One year ago, on Thanksgiving Day in fact, my father had carotid surgery which led to a stroke. For him it was the last straw. He spent the next year in and out of the hospital, rehabilitation, and finally home with hospice care, where he slowly succumbed to the congestive heart failure that took his life.
This past Monday was my father’s birthday.
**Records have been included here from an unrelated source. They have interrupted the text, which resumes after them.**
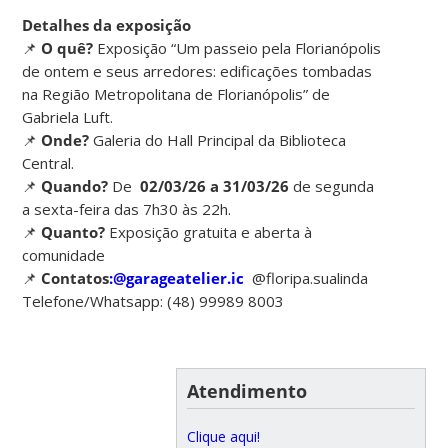
Detalhes da exposição
📌
O quê?
Exposição “Um passeio pela Florianópolis
de ontem e seus arredores: edificações tombadas
na Região Metropolitana de Florianópolis” de
Gabriela Luft.
📌
Onde?
Galeria do Hall Principal da Biblioteca
Central.
📌
Quando?
De
02/03/26 a 31/03/26
de segunda
a sexta-feira das 7h30 às 22h.
📌
Quanto?
Exposição gratuita e aberta à
comunidade
📌
Contatos
:@garageatelier.ic
@floripa.sualinda
Telefone/Whatsapp: (48) 99989 8003
Atendimento
Clique aqui!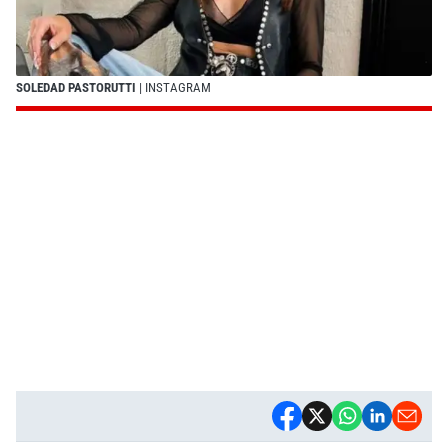
SOLEDAD PASTORUTTI
| INSTAGRAM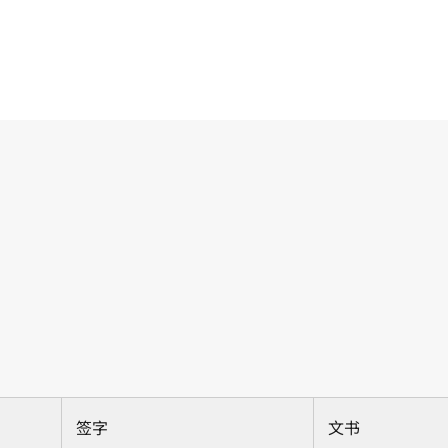
签字
文书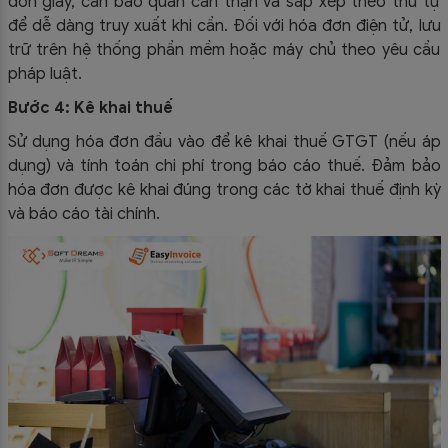
đơn giấy, cần bảo quản cẩn thận và sắp xếp theo thứ tự
để dễ dàng truy xuất khi cần. Đối với hóa đơn điện tử, lưu
trữ trên hệ thống phần mềm hoặc máy chủ theo yêu cầu
pháp luật.
Bước 4: Kê khai thuế
Sử dụng hóa đơn đầu vào để kê khai thuế GTGT (nếu áp
dụng) và tính toán chi phí trong báo cáo thuế. Đảm bảo
hóa đơn được kê khai đúng trong các tờ khai thuế định kỳ
và báo cáo tài chính.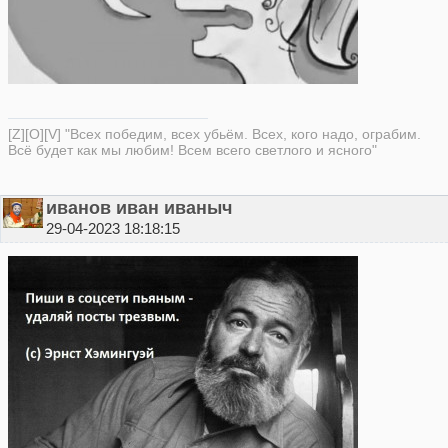
[Z][O][V] "Всех победим, всех убьём. Всех, кого надо, ограбим.
Всё будет как мы любим! Всем всего светлого и ясного"
иванов иван иваныч
29-04-2023 18:18:15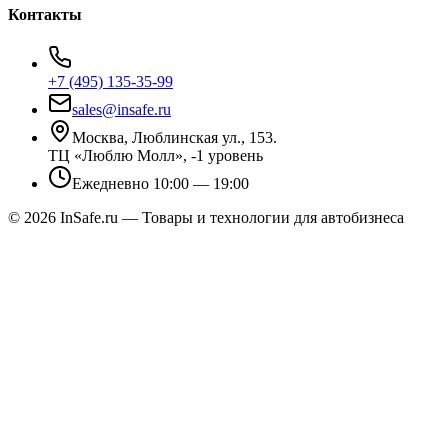
Контакты
+7 (495) 135-35-99
sales@insafe.ru
Москва, Люблинская ул., 153.
ТЦ «Люблю Молл», -1 уровень
Ежедневно 10:00 — 19:00
©
2026
InSafe.ru — Товары и технологии для автобизнеса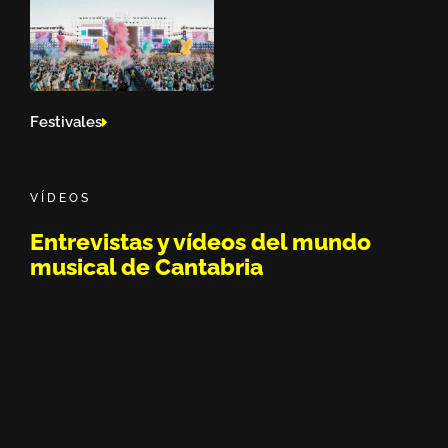
Festivales
VÍDEOS
Entrevistas y vídeos del mundo
musical de Cantabria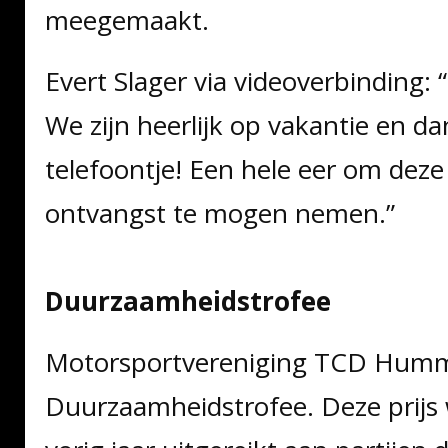
meegemaakt.
Evert Slager via videoverbinding: “
We zijn heerlijk op vakantie en dan
telefoontje! Een hele eer om deze 
ontvangst te mogen nemen.”
Duurzaamheidstrofee
Motorsportvereniging TCD Humm
Duurzaamheidstrofee. Deze prijs 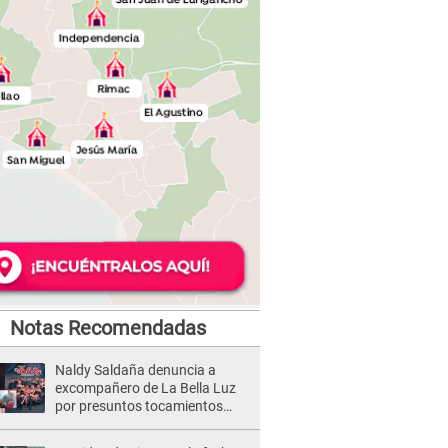
Notas Recomendadas
Naldy Saldaña denuncia a
excompañero de La Bella Luz
por presuntos tocamientos
indebidos e intento de besarla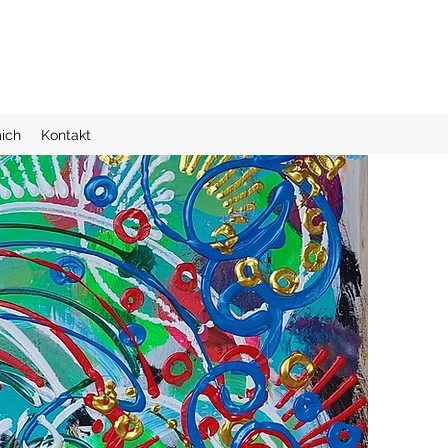
ich
Kontakt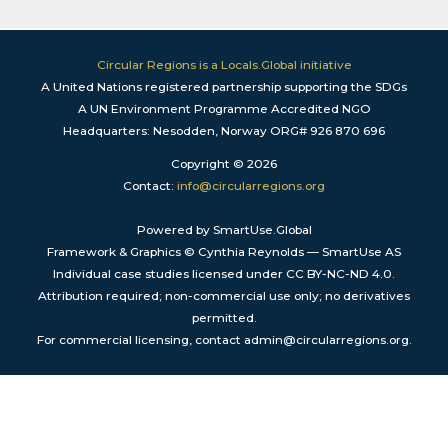
Circular Regions is a Locals.Global initiative
A United Nations registered partnership supporting the SDGs
A UN Environment Programme Accredited NGO
Headquarters: Nesodden, Norway ORG# 926 870 696
Copyright © 2026
Contact:
info@circularregions.org
Powered by SmartUse.Global
Framework & Graphics © Cynthia Reynolds — SmartUse AS
Individual case studies licensed under CC BY-NC-ND 4.0.
Attribution required; non-commercial use only; no derivatives
permitted.
For commercial licensing, contact admin@circularregions.org.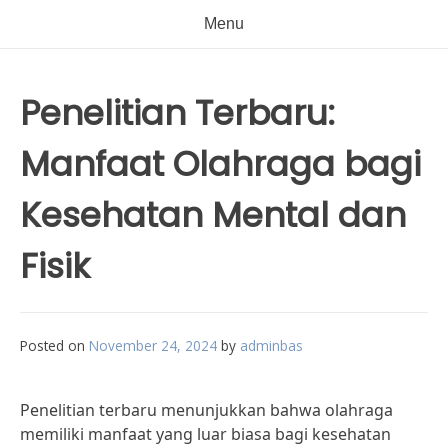
Menu
Penelitian Terbaru:
Manfaat Olahraga bagi
Kesehatan Mental dan
Fisik
Posted on
November 24, 2024
by
adminbas
Penelitian terbaru menunjukkan bahwa olahraga
memiliki manfaat yang luar biasa bagi kesehatan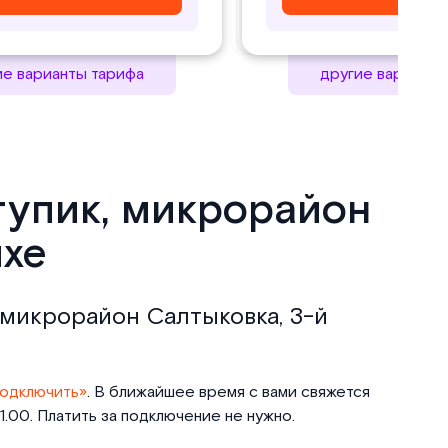
ие варианты тарифа
другие варианты
тупик, микрорайон
ихе
, микрорайон Салтыковка, 3-й
одключить»
. В ближайшее время с вами свяжется
.00. Платить за подключение не нужно.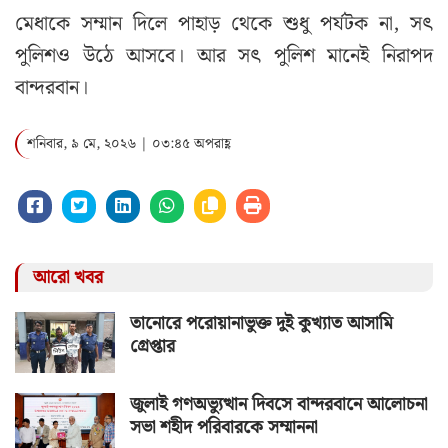
মেধাকে সম্মান দিলে পাহাড় থেকে শুধু পর্যটক না, সৎ
পুলিশও উঠে আসবে। আর সৎ পুলিশ মানেই নিরাপদ
বান্দরবান।
শনিবার, ৯ মে, ২০২৬ | ০৩:৪৫ অপরাহ্ণ
আরো খবর
তানোরে পরোয়ানাভুক্ত দুই কুখ্যাত আসামি
গ্রেপ্তার
জুলাই গণঅভ্যুত্থান দিবসে বান্দরবানে আলোচনা
সভা শহীদ পরিবারকে সম্মাননা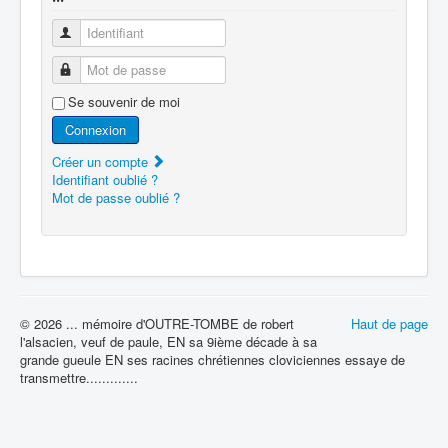
Identifiant
Mot de passe
Se souvenir de moi
Connexion
Créer un compte
Identifiant oublié ?
Mot de passe oublié ?
© 2026 ... mémoire d'OUTRE-TOMBE de robert
Haut de page
l'alsacien, veuf de paule, EN sa 9ième décade à sa
grande gueule EN ses racines chrétiennes cloviciennes essaye de
transmettre.............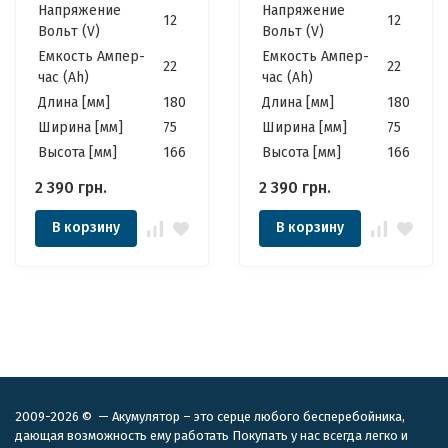
Аккумулятор
Аккумулятор
Напряжение
Напряжение
12
12
Вольт (V)
Вольт (V)
Емкость Ампер-
Емкость Ампер-
22
22
час (Ah)
час (Ah)
Длина [мм]
180
Длина [мм]
180
Ширина [мм]
75
Ширина [мм]
75
Высота [мм]
166
Высота [мм]
166
2 390
грн.
2 390
грн.
В корзину
В корзину
2009-2026 © — Акумулятор – это серце любого бесперебойника,
дающая возможность ему работать Покупать у нас всегда легко и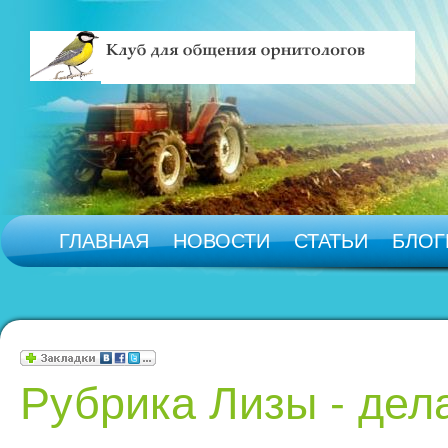
ГЛАВНАЯ
НОВОСТИ
СТАТЬИ
БЛОГ
Рубрика Лизы - дел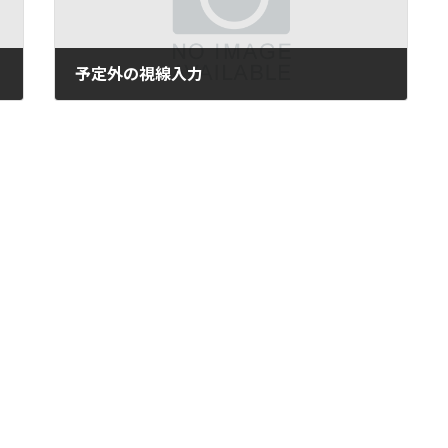
予定外の視線入力
2015年11月27日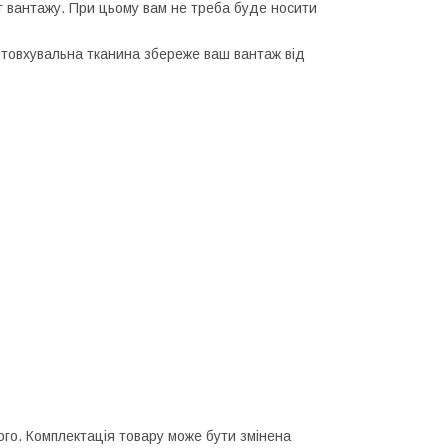
кг вантажу. При цьому вам не треба буде носити
штовхувальна тканина збереже ваш вантаж від
ного. Комплектація товару може бути змінена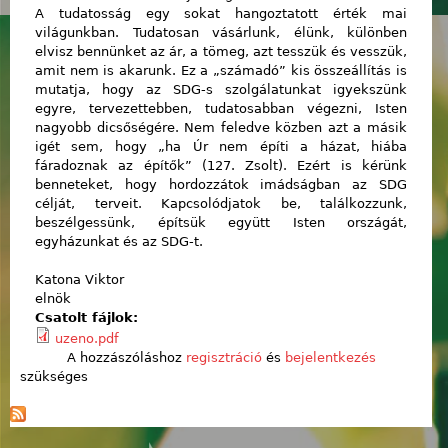
A tudatosság egy sokat hangoztatott érték mai
világunkban. Tudatosan vásárlunk, élünk, különben
elvisz bennünket az ár, a tömeg, azt tesszük és vesszük,
amit nem is akarunk. Ez a „számadó” kis összeállítás is
mutatja, hogy az SDG-s szolgálatunkat igyekszünk
egyre, tervezettebben, tudatosabban végezni, Isten
nagyobb dicsőségére. Nem feledve közben azt a másik
igét sem, hogy „ha Úr nem építi a házat, hiába
fáradoznak az építők” (127. Zsolt). Ezért is kérünk
benneteket, hogy hordozzátok imádságban az SDG
célját, terveit. Kapcsolódjatok be, találkozzunk,
beszélgessünk, építsük együtt Isten országát,
egyházunkat és az SDG-t.
Katona Viktor
elnök
Csatolt fájlok:
uzeno.pdf
A hozzászóláshoz
regisztráció
és
bejelentkezés
szükséges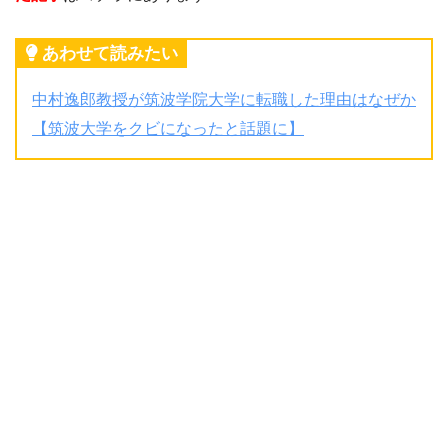
あわせて読みたい
中村逸郎教授が筑波学院大学に転職した理由はなぜか
【筑波大学をクビになったと話題に】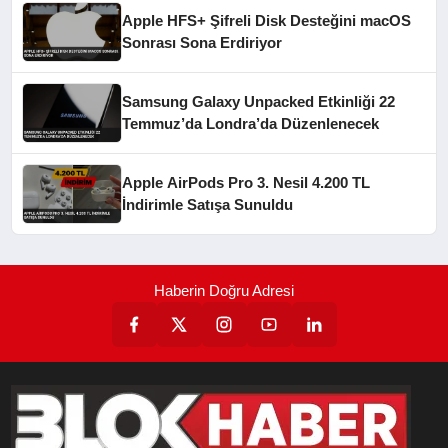
Apple HFS+ Şifreli Disk Desteğini macOS
Sonrası Sona Erdiriyor
Samsung Galaxy Unpacked Etkinliği 22
Temmuz’da Londra’da Düzenlenecek
Apple AirPods Pro 3. Nesil 4.200 TL
İndirimle Satışa Sunuldu
Haberin Doğru Adresi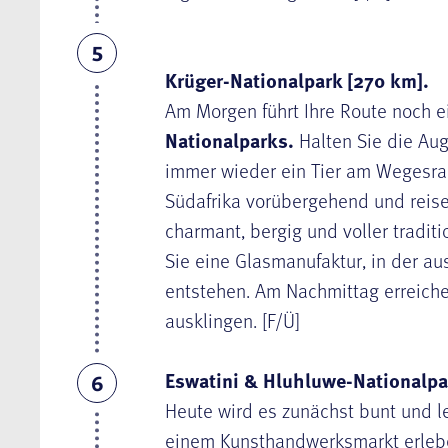
5
Krüger-Nationalpark [270 km].
Am Morgen führt Ihre Route noch 
Nationalparks.
Halten Sie die Aug
immer wieder ein Tier am Wegesra
Südafrika vorübergehend und reise
charmant, bergig und voller tradi
Sie eine Glasmanufaktur, in der au
entstehen. Am Nachmittag erreiche
ausklingen. [F/Ü]
Eswatini & Hluhluwe-Nationalpa
6
Heute wird es zunächst bunt und l
einem Kunsthandwerksmarkt erleben 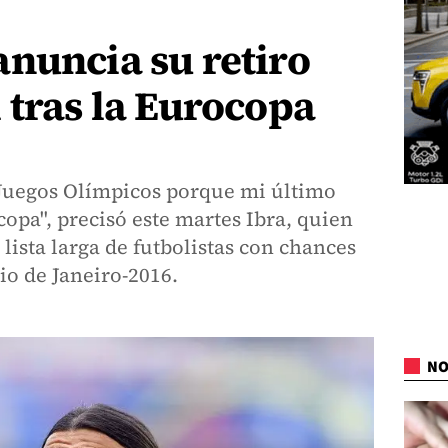
nuncia su retiro
 tras la Eurocopa
s Juegos Olímpicos porque mi último
copa", precisó este martes Ibra, quien
lista larga de futbolistas con chances
io de Janeiro-2016.
NO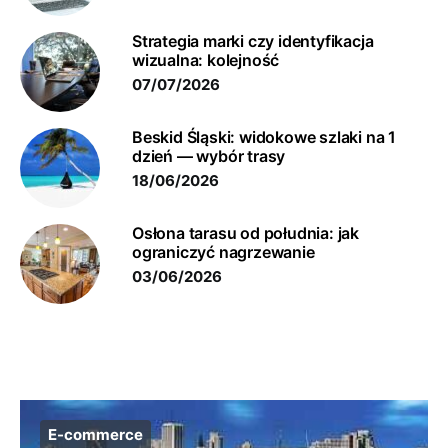
Strategia marki czy identyfikacja
wizualna: kolejność
07/07/2026
Beskid Śląski: widokowe szlaki na 1
dzień — wybór trasy
18/06/2026
Osłona tarasu od południa: jak
ograniczyć nagrzewanie
03/06/2026
E-commerce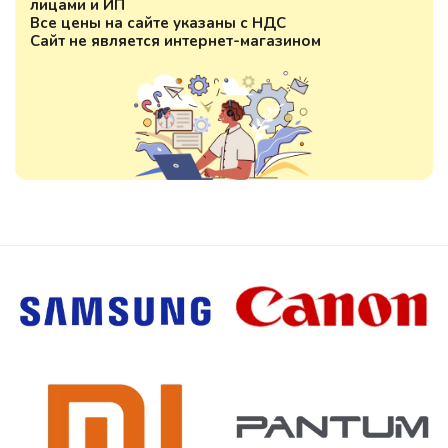
лицами и ИП
Все цены на сайте указаны с НДС
Сайт не является интернет-магазином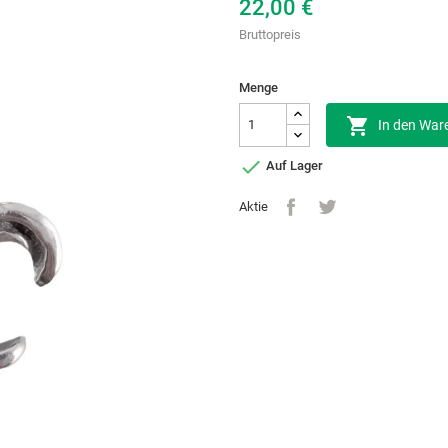
22,00 €
Bruttopreis
Menge

In den War

Auf Lager
Aktie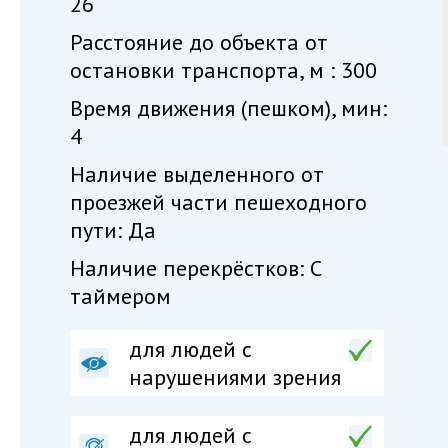
26
Расстояние до объекта от
остановки транспорта, м : 300
Время движения (пешком), мин:
4
Наличие выделенного от
проезжей части пешеходного
пути: Да
Наличие перекрёстков: С
таймером
для людей с
нарушениями зрения
для людей с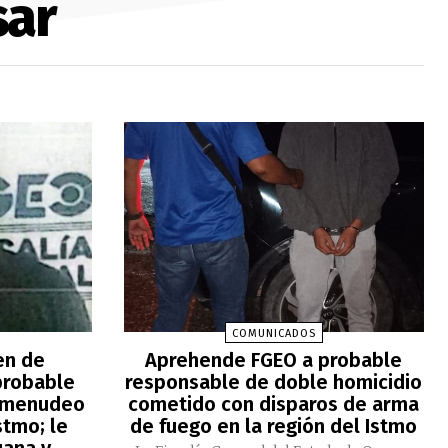
sar
COMUNICADOS
en de
Aprehende FGEO a probable
probable
responsable de doble homicidio
comenudeo
cometido con disparos de arma
stmo; le
de fuego en la región del Istmo
uana y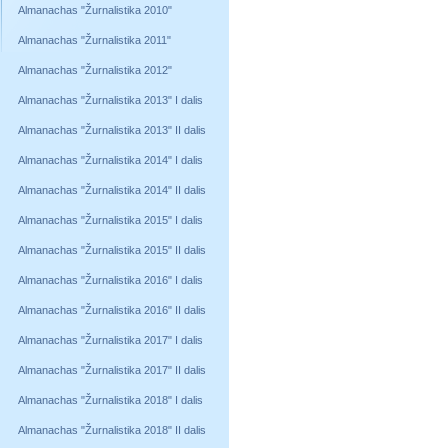
Almanachas "Žurnalistika 2010"
Almanachas "Žurnalistika 2011"
Almanachas "Žurnalistika 2012"
Almanachas "Žurnalistika 2013" I dalis
Almanachas "Žurnalistika 2013" II dalis
Almanachas "Žurnalistika 2014" I dalis
Almanachas "Žurnalistika 2014" II dalis
Almanachas "Žurnalistika 2015" I dalis
Almanachas "Žurnalistika 2015" II dalis
Almanachas "Žurnalistika 2016" I dalis
Almanachas "Žurnalistika 2016" II dalis
Almanachas "Žurnalistika 2017" I dalis
Almanachas "Žurnalistika 2017" II dalis
Almanachas "Žurnalistika 2018" I dalis
Almanachas "Žurnalistika 2018" II dalis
He would have been 89. Because his birthday normally falls so close to Thanksgiving, our family has always celebrated the two together. The crowning event of the feast is when Dad has his birthday mincemeat pie. I’ve written about this before.
This Thanksgiving we won’t have our father with us at the table, not in person anyway, and I’ve been struggling not to feel sad about it. After all, this is a day specially set aside for counting our blessings.
Well, there is one thing that I’m especially thankful for this year…
…and it’s what my father taught me before he left this life. Of all the lessons I took from him while he was alive, the most important one was how to die.
As I watched him these past eleven months trudging painfully on his solitary way to his personal Golgotha—we all travel it alone, save for one Companion who never leaves our side—I saw a man who was alternately afraid, ready to battle, and finally, peacefully, even joyfully resigned to what was coming.
When the final decline came, strangely on a Friday, he began a fast of all food and water. Like Christ in the desert, he pushed his bodily appetites aside so as to give full reign to his spiritual powers, allowing himself to commune more fully with his Savoir.
Of course, he didn’t do this consciously. One of the mercies God grants us as we begin to die, is that the body naturally becomes anorexic. The desire for food goes away, allowing our spirits to rise.
As we kept the death-watch over the next few days, Dad was mostly unconscious. The day before he died, while I was sitting with him, I watched the expressions on his face. I could sense he was working something out. He was on the cross with Jesus. Just after midnight, when the end came, it was mercifully quick and peaceful. The expression on his face was calm. He was home.
I don’t know how many times I’ve read this verse without really thinking what it means. Now it’s seared into my heart:
I want to know Christ—yes, to know the power of his resurrection and participation in his sufferings, becoming like him in his death, and so, somehow, attaining to the resurrection from the dead.
~ Phil 3:10-11 NIV
Thank you Dad…and Happy Birthday!
Praying for you and your family, Rob! May the joy of the Lord–and all His eternal blessings and the hope of the resurrection–give you peace!